=== Begin Enclosure ===
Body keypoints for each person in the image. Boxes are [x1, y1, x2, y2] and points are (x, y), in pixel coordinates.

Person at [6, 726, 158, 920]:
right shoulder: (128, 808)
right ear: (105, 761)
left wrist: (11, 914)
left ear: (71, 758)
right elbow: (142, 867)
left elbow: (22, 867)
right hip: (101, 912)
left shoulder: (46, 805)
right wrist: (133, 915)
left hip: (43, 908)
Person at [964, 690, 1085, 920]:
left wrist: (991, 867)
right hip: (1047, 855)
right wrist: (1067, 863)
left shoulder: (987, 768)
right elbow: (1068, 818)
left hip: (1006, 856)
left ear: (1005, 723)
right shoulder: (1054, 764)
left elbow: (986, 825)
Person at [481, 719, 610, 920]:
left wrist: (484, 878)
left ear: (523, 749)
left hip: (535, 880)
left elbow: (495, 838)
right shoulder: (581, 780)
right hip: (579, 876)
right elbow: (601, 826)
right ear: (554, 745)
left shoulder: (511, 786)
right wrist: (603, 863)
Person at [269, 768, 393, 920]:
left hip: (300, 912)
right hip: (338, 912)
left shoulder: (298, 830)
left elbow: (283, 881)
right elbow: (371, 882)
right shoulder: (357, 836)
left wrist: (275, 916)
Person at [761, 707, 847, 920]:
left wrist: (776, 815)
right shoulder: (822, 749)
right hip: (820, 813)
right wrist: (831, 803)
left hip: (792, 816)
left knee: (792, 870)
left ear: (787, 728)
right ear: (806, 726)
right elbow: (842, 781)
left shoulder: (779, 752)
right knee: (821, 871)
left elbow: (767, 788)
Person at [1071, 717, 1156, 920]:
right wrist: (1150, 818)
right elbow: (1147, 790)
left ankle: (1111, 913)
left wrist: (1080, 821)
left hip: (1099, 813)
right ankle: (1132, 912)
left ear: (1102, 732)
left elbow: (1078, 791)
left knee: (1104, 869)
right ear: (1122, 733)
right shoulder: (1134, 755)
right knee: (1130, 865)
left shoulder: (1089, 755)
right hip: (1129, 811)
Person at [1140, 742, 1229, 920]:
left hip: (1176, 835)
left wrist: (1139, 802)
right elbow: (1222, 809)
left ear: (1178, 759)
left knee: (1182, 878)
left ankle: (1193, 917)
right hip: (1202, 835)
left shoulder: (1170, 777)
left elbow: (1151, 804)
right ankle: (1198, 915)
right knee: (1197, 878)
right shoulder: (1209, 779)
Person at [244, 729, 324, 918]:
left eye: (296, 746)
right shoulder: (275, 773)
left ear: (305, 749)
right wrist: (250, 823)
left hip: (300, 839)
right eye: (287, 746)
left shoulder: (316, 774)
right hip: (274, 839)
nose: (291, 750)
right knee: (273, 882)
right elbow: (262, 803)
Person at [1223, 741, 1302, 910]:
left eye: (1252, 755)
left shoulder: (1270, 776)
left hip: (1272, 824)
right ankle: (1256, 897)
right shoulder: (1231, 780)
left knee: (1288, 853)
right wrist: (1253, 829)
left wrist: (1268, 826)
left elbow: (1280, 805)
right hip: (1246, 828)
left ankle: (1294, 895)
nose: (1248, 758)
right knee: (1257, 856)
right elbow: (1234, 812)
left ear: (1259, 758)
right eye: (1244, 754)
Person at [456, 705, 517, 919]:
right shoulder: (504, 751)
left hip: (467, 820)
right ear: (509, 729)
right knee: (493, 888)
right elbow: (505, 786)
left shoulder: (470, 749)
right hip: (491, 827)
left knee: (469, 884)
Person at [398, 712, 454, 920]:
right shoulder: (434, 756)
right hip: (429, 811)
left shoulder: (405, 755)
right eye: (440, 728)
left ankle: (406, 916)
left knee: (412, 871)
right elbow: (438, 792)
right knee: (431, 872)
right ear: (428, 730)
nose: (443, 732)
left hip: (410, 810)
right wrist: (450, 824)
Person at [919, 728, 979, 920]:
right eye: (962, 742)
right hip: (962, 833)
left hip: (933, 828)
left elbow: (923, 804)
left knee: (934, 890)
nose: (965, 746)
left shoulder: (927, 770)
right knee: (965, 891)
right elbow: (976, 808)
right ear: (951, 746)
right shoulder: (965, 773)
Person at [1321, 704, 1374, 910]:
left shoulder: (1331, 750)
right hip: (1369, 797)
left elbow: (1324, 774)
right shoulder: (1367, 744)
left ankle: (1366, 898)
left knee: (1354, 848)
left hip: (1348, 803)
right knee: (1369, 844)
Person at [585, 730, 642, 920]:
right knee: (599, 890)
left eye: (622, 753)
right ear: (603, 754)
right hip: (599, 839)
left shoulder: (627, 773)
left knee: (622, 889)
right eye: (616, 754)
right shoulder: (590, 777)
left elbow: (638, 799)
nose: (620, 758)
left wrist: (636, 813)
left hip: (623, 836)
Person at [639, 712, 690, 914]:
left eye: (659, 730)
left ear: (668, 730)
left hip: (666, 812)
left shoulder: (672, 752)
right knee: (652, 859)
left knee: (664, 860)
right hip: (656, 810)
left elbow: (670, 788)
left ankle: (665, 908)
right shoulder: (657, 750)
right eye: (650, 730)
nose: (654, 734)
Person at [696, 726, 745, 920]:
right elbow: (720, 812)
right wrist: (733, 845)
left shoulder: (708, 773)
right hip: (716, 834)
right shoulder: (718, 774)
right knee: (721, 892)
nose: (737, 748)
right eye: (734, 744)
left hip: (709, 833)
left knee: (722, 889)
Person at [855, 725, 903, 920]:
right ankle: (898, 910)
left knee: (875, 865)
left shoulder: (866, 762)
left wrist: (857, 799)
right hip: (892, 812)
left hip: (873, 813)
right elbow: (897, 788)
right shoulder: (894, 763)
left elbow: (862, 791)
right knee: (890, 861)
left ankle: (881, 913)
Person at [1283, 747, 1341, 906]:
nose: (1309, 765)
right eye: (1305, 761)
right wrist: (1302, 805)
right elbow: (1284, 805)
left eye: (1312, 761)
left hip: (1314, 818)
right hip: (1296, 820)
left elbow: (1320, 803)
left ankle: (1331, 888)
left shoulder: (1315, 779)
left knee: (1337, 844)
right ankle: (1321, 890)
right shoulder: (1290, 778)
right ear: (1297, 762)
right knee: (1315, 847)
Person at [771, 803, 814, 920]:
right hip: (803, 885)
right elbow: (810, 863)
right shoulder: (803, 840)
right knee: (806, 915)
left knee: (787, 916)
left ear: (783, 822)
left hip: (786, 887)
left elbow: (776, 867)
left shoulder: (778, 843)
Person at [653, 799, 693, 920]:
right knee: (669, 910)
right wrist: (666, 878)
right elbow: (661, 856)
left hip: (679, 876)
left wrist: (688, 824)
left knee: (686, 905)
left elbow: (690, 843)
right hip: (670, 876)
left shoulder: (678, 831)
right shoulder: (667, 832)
=== End Enclosure ===
**Aim of the exercise**
Output the lines from the one with "left hip: (786, 887)" to the final line of the entries above, exactly as they stand, please, and nothing else.

**Answer to this exercise**
left hip: (786, 887)
left elbow: (776, 867)
left shoulder: (778, 843)
Person at [653, 799, 693, 920]:
right knee: (669, 910)
right wrist: (666, 878)
right elbow: (661, 856)
left hip: (679, 876)
left wrist: (688, 824)
left knee: (686, 905)
left elbow: (690, 843)
right hip: (670, 876)
left shoulder: (678, 831)
right shoulder: (667, 832)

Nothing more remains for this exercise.